- [What the task asks]: The records below are to be restated word for word, with every picture left out.

(Source data)
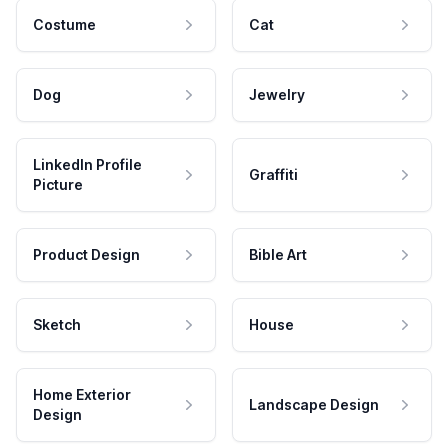
Costume
Cat
Dog
Jewelry
LinkedIn Profile
Graffiti
Picture
Product Design
Bible Art
Sketch
House
Home Exterior
Landscape Design
Design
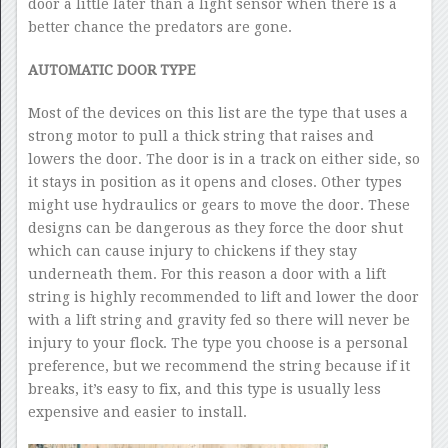
door a little later than a light sensor when there is a
better chance the predators are gone.
AUTOMATIC DOOR TYPE
Most of the devices on this list are the type that uses a
strong motor to pull a thick string that raises and
lowers the door. The door is in a track on either side, so
it stays in position as it opens and closes. Other types
might use hydraulics or gears to move the door. These
designs can be dangerous as they force the door shut
which can cause injury to chickens if they stay
underneath them. For this reason a door with a lift
string is highly recommended to lift and lower the door
with a lift string and gravity fed so there will never be
injury to your flock. The type you choose is a personal
preference, but we recommend the string because if it
breaks, it’s easy to fix, and this type is usually less
expensive and easier to install.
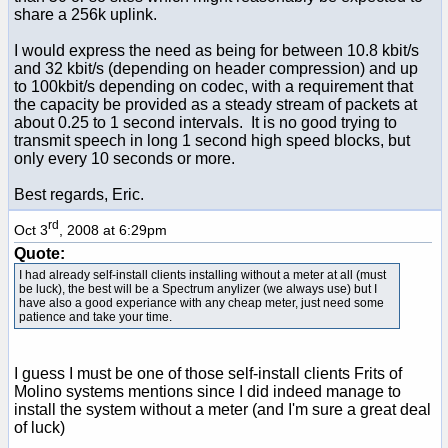
share a 256k uplink.
I would express the need as being for between 10.8 kbit/s
and 32 kbit/s (depending on header compression) and up
to 100kbit/s depending on codec, with a requirement that
the capacity be provided as a steady stream of packets at
about 0.25 to 1 second intervals. It is no good trying to
transmit speech in long 1 second high speed blocks, but
only every 10 seconds or more.
Best regards, Eric.
rd
Oct 3
, 2008 at 6:29pm
Quote:
I had already self-install clients installing without a meter at all (must
be luck), the best will be a Spectrum anylizer (we always use) but I
have also a good experiance with any cheap meter, just need some
patience and take your time.
I guess I must be one of those self-install clients Frits of
Molino systems mentions since I did indeed manage to
install the system without a meter (and I'm sure a great deal
of luck)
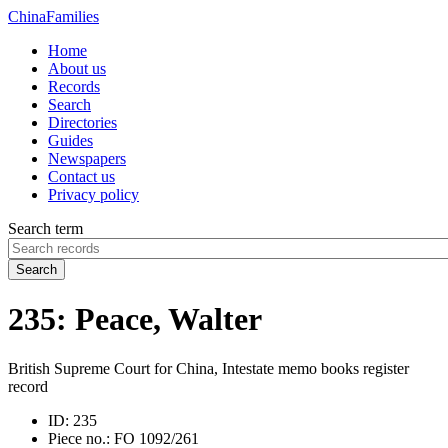
China
Families
Home
About us
Records
Search
Directories
Guides
Newspapers
Contact us
Privacy policy
Search term
Search
235: Peace, Walter
British Supreme Court for China, Intestate memo books register
record
ID:
235
Piece no.:
FO 1092/261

- [Output for this exercise]:
Costume
Cat
Dog
Jewelry
LinkedIn Profile
Graffiti
Picture
Product Design
Bible Art
Sketch
House
Home Exterior
Landscape Design
Design
door a little later than a light sensor when there is a
better chance the predators are gone.
AUTOMATIC DOOR TYPE
Most of the devices on this list are the type that uses a
strong motor to pull a thick string that raises and
lowers the door. The door is in a track on either side, so
it stays in position as it opens and closes. Other types
might use hydraulics or gears to move the door. These
designs can be dangerous as they force the door shut
which can cause injury to chickens if they stay
underneath them. For this reason a door with a lift
string is highly recommended to lift and lower the door
with a lift string and gravity fed so there will never be
injury to your flock. The type you choose is a personal
preference, but we recommend the string because if it
breaks, it’s easy to fix, and this type is usually less
expensive and easier to install.
share a 256k uplink.
I would express the need as being for between 10.8 kbit/s
and 32 kbit/s (depending on header compression) and up
to 100kbit/s depending on codec, with a requirement that
the capacity be provided as a steady stream of packets at
about 0.25 to 1 second intervals. It is no good trying to
transmit speech in long 1 second high speed blocks, but
only every 10 seconds or more.
Best regards, Eric.
rd
Oct 3
, 2008 at 6:29pm
Quote:
I had already self-install clients installing without a meter at all (must
be luck), the best will be a Spectrum anylizer (we always use) but I
have also a good experiance with any cheap meter, just need some
patience and take your time.
I guess I must be one of those self-install clients Frits of
Molino systems mentions since I did indeed manage to
install the system without a meter (and I'm sure a great deal
of luck)
China
Families
Home
About us
Records
Search
Directories
Guides
Newspapers
Contact us
Privacy policy
Search term
Search
235: Peace, Walter
British Supreme Court for China, Intestate memo books register
record
ID:
235
Piece no.:
FO 1092/261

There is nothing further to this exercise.